Chairwoman Bass made history when she was elected to the House of Representatives in 2008, as the first African-American woman in US history. She was also Speaker of the California State Assembly. She presided over California through its worst economic crisis since the Great Depression. When she was the Assembly’s leader, she was successful in getting legislation passed that would assist California people who had been affected by the recession. She was one of only four lawmakers recognized with the John F. Kennedy Profile in Courage Award that year for her bravery.
She and a small group of other community organizers formed Community Coalition in the early 1990s, often known as CoCo owing to the way it is commonly referred to in the area. The goal of CoCo is to establish a neighborhood institution that will engage thousands of individuals in policy formation, influence, and change in order to improve social and economic conditions in South Los Angeles, which are presently advantageous to drug abuse, criminality, and poverty.CoCo’s mission is to achieve this through bringing as many people together as possible. CoCo is now recognized on a national level as a major community organization. This is because it has influenced policy moves in a multitude of disciplines and is developing future leaders.

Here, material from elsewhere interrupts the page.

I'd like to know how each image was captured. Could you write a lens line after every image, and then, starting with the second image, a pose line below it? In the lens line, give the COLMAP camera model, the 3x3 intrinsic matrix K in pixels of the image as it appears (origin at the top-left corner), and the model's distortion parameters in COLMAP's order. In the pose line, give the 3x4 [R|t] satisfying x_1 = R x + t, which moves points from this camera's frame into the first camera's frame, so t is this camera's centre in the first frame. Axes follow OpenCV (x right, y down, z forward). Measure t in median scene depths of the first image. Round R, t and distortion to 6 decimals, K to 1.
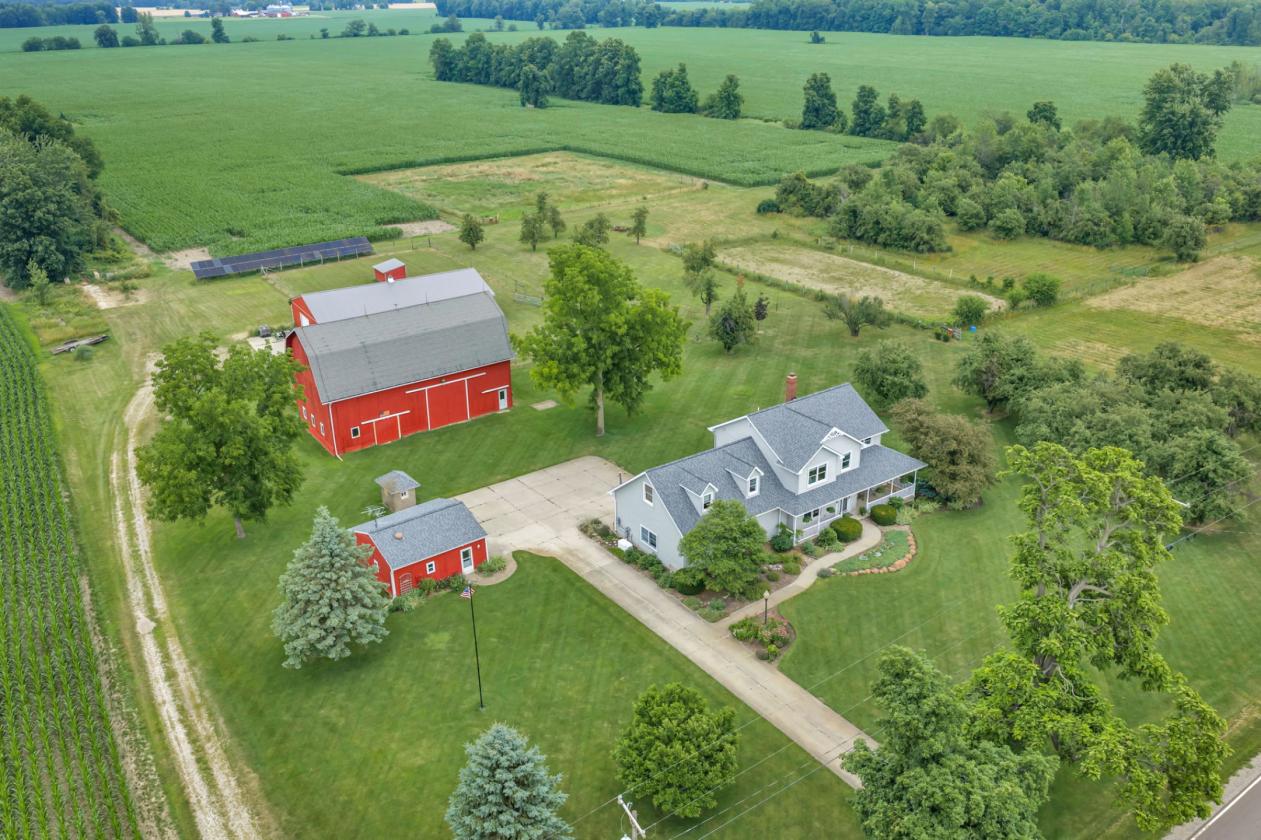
lens RADIAL K [[1043.2, 0, 634.9], [0, 1043.2, 419.4], [0, 0, 1]] dist [0.014149, -0.017353]
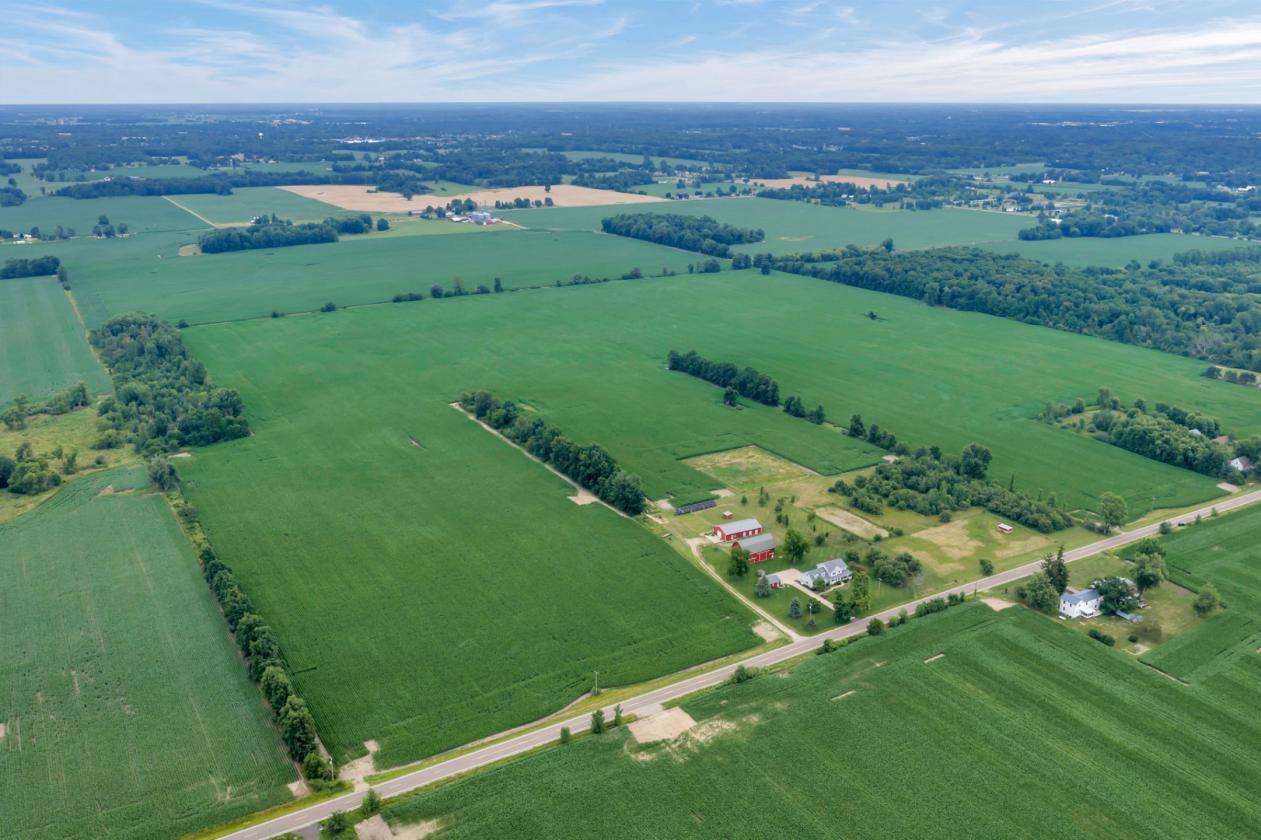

Venice and Fairfax are both located within the boundaries of Representative Bass’s district in the city of Los Angeles. These are the settings in which she spent her formative years as a child and adolescent. Both the Physician Assistant Program at the University of Southern California and the Masters Program in Social Work at the University of Southern California awarded her a diploma upon completion of their respective programs. Both as a physician assistant and a clinical teacher, she was employed by the Physician Assistant Program at the USC Keck School of Medicine. As part of her responsibilities, she was responsible for patient care.
During the time that this article is being written, Representative Bass is running for mayor of Los Angeles, which is located in the state of California. Should she be victorious, she would be the first woman of African descent to ever hold that position. This would mark a significant achievement for African Americans throughout the course of California’s history. African Americans have been settling in this state since before it was even a state, giving it a long and illustrious history of doing so. This part of history is typically ignored, but we can only hope that if she is elected, it will finally receive the attention it deserves.